On whether or not that should be in the form of some kind of licensing arrangement, the former UK prime minister says: “You have to go into it in a really deep way with the people who know what they're doing and what they're talking about.”
Blair is similarly vague about a recommendation in the report to “require generative-AI companies to label the synthetic-media deepfakes they produce” — such as Donald Trump sharing AI-doctored videos of CNN political commentators.
When asked how this could work in practice — given the prevalence of open-source image generation tools and the ease of editing out watermarks with tools like Photoshop (made even easier by Photoshop's new generative AI plug-in) — he says he doesn't know yet.
“I'm not sure of what the answer is at the moment.
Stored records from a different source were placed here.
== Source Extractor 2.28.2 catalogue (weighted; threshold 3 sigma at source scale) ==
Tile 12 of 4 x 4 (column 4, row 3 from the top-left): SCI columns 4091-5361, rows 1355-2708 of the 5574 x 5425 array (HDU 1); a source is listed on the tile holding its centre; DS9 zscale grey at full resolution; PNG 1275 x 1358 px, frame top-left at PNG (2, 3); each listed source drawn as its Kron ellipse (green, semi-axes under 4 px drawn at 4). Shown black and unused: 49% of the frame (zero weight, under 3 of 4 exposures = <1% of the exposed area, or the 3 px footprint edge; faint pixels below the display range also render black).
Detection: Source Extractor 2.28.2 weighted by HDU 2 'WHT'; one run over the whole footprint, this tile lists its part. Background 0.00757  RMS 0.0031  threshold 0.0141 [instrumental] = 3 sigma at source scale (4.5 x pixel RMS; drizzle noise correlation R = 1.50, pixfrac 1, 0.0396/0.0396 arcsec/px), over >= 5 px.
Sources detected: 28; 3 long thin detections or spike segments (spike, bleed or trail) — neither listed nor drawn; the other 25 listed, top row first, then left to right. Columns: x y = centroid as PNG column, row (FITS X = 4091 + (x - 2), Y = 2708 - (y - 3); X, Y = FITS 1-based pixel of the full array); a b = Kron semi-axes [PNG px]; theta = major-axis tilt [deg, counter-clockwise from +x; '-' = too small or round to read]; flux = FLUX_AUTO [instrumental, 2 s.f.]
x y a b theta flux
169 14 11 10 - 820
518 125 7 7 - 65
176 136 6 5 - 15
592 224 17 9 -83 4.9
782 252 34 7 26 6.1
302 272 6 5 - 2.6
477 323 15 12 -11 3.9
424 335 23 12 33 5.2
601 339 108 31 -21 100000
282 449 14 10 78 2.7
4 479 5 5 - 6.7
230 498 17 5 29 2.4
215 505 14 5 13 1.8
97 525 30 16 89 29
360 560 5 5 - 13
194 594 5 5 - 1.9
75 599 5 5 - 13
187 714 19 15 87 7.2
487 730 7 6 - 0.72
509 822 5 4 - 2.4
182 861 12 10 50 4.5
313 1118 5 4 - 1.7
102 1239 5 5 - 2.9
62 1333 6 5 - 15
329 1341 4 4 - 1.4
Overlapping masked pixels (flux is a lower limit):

But I think you'll have to end up with a situation where there's strong sanctions on people who break these rules,” Blair says.
The report also describes how AI could be adopted to improve the delivery of public services, such as for verifying “if a citizen meets the prerequisites for a service based on available data”.
Al is already being used by the UK government to make decisions about public services, such as deciding who should be investigated for welfare fraud, often resulting in marginalised groups being unfairly targeted due to algorithmic bias.
Blair says that, while bias in AI is a risk, it shouldn’t stop further rollout of AI-powered decision-making in the public sector.
“Ultimately, my view is that you've got to go with this because of the enormous benefits, and then investigate and interrogate those areas where you might have inherent bias,” he says.
On the whole, the former prime minister believes that policy-makers need to engage with the entrepreneurs and technologists who are building AI technology, in a bid to design better policies and regulation.
“At the moment, [policy-makers’] appreciation of this is very low. It's growing, but it needs to accelerate fast, because the technology is accelerating fast.”